(Stored data entries)

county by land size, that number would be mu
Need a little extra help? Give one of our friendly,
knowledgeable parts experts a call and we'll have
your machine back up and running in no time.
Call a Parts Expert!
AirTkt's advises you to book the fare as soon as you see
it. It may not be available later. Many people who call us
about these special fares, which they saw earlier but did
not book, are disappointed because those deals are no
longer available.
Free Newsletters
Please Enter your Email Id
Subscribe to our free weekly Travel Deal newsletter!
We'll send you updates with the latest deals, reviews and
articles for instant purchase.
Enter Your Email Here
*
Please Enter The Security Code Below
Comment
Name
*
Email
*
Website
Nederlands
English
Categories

---

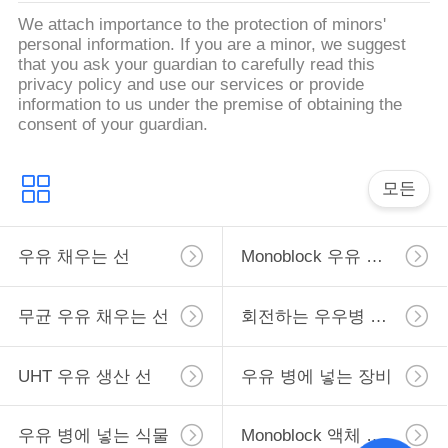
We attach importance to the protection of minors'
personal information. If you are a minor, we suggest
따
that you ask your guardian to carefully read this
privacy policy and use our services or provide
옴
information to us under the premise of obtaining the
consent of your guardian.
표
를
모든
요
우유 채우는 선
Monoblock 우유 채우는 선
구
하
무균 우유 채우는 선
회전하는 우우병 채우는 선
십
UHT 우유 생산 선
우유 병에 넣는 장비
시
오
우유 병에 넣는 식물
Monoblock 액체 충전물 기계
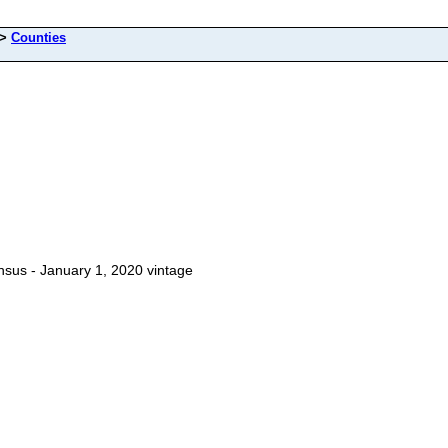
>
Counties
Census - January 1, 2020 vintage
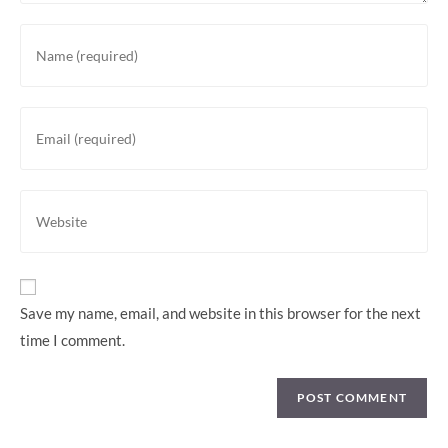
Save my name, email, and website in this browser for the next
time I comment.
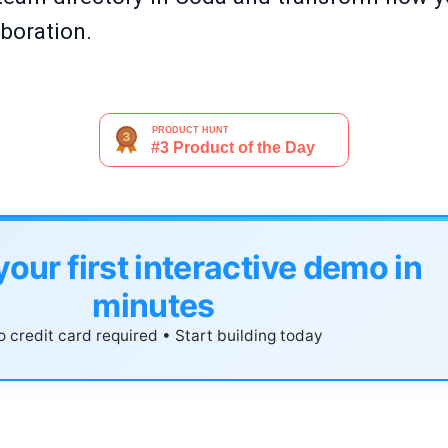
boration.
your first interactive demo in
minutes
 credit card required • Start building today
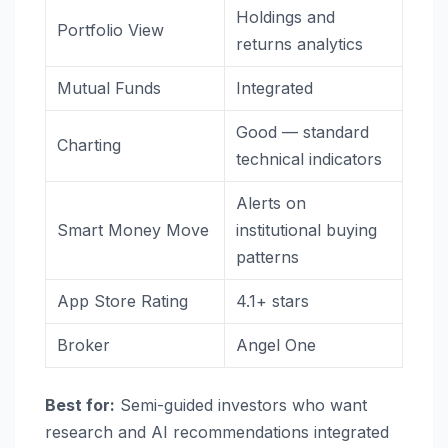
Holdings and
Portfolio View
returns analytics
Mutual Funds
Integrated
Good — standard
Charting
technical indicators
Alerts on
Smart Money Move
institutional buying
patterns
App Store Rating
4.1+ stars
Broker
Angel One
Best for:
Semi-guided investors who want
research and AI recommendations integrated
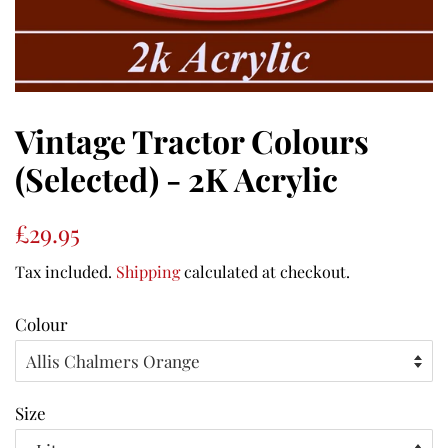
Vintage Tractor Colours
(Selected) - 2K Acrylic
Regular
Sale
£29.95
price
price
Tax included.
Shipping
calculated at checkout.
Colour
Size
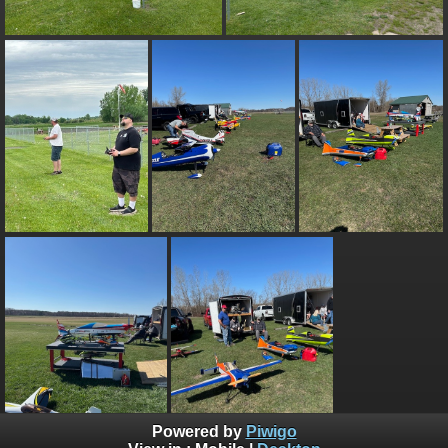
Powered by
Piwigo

--

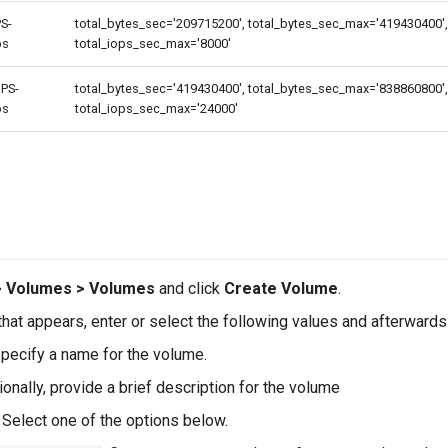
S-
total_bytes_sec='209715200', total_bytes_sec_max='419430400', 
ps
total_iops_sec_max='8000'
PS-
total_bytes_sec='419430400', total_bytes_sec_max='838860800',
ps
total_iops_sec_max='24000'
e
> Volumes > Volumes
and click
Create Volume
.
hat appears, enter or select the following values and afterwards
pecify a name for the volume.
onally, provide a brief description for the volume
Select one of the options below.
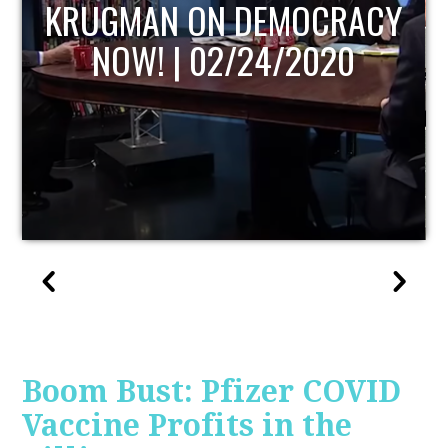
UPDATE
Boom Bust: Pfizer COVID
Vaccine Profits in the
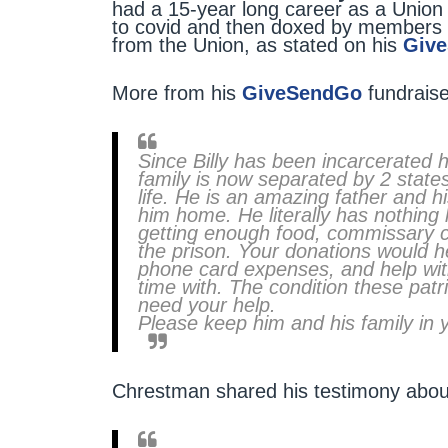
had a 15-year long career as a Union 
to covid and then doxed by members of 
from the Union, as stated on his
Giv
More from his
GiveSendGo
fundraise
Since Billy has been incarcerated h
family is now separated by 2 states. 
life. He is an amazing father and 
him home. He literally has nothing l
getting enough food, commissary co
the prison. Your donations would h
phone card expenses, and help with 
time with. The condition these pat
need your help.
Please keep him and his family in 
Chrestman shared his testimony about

▶ Instruction
Please print the lines above word for word, starting at the one with "hat appears, enter" and ending at the one with "Chrestman shared his testimony about", both included, and without any picture.

▶ Solution below
hat appears, enter or select the following values and afterwards
pecify a name for the volume.
onally, provide a brief description for the volume
Select one of the options below.
UPDATE
Boom Bust: Pfizer COVID
Vaccine Profits in the
had a 15-year long career as a Union 
to covid and then doxed by members of 
from the Union, as stated on his
Giv
More from his
GiveSendGo
fundraise
Since Billy has been incarcerated h
family is now separated by 2 states. 
life. He is an amazing father and 
him home. He literally has nothing l
getting enough food, commissary co
the prison. Your donations would h
phone card expenses, and help with 
time with. The condition these pat
need your help.
Please keep him and his family in 
Chrestman shared his testimony about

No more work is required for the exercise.